═════ Material shown

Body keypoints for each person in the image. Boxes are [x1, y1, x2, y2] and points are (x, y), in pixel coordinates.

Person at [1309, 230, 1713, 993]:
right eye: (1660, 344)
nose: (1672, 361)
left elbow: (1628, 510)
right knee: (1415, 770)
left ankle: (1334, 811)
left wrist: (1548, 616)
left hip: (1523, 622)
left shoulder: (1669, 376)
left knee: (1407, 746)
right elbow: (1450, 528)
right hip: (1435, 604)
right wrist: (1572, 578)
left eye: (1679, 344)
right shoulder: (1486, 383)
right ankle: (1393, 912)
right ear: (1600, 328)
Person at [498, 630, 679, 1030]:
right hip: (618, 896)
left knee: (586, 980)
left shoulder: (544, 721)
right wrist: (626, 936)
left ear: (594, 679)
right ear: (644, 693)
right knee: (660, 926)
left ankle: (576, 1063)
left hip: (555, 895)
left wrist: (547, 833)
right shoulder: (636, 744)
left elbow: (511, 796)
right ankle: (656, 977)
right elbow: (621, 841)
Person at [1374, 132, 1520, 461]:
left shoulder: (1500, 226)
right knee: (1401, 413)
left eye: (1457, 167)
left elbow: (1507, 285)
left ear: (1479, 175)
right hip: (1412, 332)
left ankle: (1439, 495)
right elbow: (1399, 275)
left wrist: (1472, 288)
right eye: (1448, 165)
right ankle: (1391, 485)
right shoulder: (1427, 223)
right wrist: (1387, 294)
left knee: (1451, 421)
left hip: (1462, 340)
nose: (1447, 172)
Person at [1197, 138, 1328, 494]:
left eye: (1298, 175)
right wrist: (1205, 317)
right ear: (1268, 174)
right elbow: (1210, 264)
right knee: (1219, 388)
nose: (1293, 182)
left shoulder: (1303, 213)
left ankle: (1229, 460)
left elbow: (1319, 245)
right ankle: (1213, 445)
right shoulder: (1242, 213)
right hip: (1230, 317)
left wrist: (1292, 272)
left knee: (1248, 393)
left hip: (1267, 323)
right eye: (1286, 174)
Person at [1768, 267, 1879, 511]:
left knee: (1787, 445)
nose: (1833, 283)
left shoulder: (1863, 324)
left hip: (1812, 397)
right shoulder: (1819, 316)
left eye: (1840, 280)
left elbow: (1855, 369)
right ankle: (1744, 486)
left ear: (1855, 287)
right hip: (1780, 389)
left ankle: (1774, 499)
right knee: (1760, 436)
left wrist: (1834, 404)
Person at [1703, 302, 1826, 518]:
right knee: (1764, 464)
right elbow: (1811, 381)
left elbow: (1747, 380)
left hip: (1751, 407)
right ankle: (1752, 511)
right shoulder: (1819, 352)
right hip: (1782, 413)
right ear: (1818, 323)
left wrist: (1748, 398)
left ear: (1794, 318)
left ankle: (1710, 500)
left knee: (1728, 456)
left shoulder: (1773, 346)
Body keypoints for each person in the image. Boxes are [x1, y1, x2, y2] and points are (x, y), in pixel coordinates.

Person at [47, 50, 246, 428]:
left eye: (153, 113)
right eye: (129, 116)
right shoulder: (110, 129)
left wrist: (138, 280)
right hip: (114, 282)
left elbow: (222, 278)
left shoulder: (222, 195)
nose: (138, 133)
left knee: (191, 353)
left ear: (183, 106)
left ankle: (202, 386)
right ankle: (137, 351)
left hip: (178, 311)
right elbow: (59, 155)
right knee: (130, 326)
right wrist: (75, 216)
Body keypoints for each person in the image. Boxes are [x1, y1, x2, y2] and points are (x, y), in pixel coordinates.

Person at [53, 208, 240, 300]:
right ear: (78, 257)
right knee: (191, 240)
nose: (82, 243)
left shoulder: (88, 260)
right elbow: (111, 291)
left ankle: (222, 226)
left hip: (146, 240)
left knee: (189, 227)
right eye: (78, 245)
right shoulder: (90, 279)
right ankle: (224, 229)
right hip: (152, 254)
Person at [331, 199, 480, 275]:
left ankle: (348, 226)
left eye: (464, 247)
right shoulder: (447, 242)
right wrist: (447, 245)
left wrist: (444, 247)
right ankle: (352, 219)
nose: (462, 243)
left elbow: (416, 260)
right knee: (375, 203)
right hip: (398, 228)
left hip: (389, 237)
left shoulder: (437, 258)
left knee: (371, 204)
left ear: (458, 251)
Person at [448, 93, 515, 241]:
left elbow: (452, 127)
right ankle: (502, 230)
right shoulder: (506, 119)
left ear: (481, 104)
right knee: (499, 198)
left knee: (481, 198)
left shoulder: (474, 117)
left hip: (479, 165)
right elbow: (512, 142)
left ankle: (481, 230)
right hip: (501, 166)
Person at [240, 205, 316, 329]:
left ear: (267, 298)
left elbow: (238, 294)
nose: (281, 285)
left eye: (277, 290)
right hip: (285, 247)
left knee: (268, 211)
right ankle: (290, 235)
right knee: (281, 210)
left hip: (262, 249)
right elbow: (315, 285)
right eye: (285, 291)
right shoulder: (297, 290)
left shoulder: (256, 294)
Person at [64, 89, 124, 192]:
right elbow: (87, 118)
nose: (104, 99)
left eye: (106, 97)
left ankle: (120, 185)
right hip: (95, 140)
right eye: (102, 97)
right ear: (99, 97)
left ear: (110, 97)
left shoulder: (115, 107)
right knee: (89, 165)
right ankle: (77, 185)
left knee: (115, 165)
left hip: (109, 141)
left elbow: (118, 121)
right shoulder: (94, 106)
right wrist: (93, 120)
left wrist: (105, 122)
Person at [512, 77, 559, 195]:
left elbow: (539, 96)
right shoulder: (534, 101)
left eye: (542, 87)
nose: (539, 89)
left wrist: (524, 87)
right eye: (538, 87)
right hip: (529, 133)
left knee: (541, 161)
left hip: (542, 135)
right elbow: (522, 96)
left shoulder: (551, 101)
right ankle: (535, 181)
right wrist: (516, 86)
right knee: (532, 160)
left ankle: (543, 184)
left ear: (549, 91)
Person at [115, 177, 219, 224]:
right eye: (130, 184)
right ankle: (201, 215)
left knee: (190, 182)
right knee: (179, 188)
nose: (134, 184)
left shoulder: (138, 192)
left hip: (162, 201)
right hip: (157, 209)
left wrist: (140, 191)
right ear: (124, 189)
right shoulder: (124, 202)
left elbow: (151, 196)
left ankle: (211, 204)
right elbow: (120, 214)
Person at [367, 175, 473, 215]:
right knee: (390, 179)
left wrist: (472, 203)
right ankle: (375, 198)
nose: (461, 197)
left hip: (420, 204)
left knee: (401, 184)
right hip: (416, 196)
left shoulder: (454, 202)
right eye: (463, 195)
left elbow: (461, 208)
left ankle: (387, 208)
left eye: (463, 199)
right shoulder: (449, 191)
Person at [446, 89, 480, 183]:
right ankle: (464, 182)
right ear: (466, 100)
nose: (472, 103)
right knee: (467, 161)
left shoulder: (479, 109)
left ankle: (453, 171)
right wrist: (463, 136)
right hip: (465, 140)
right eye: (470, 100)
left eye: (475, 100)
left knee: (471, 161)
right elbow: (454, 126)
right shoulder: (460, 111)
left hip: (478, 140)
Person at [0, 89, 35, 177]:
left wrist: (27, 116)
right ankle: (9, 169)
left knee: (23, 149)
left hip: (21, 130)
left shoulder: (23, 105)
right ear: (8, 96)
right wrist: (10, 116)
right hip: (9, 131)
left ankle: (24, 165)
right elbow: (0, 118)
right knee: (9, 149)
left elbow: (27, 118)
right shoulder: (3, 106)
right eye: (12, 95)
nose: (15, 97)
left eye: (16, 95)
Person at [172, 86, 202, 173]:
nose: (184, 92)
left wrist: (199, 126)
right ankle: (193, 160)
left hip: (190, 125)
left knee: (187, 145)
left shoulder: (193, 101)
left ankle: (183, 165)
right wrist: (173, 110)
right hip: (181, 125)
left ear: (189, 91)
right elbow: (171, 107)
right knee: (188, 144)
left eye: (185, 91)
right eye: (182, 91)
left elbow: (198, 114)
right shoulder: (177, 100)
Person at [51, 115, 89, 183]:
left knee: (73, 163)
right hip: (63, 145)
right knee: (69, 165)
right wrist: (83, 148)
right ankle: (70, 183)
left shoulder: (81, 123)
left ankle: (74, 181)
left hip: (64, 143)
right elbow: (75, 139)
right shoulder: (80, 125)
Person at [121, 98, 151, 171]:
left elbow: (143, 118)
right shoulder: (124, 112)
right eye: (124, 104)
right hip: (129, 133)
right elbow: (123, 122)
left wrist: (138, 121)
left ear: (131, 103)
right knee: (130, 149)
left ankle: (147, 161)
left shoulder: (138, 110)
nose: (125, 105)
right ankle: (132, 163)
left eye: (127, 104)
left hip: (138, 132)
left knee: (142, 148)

══════════

Exercise description: Copy every line of the data above, beginning with the first and ending with the line that contains "right elbow: (1450, 528)", and give nothing more.

Exercise solution:
Body keypoints for each person in the image. Boxes are [x1, y1, x2, y2] and points are (x, y), in pixel coordinates.

Person at [1309, 230, 1713, 993]:
right eye: (1660, 344)
nose: (1672, 361)
left elbow: (1628, 510)
right knee: (1415, 770)
left ankle: (1334, 811)
left wrist: (1548, 616)
left hip: (1523, 622)
left shoulder: (1669, 376)
left knee: (1407, 746)
right elbow: (1450, 528)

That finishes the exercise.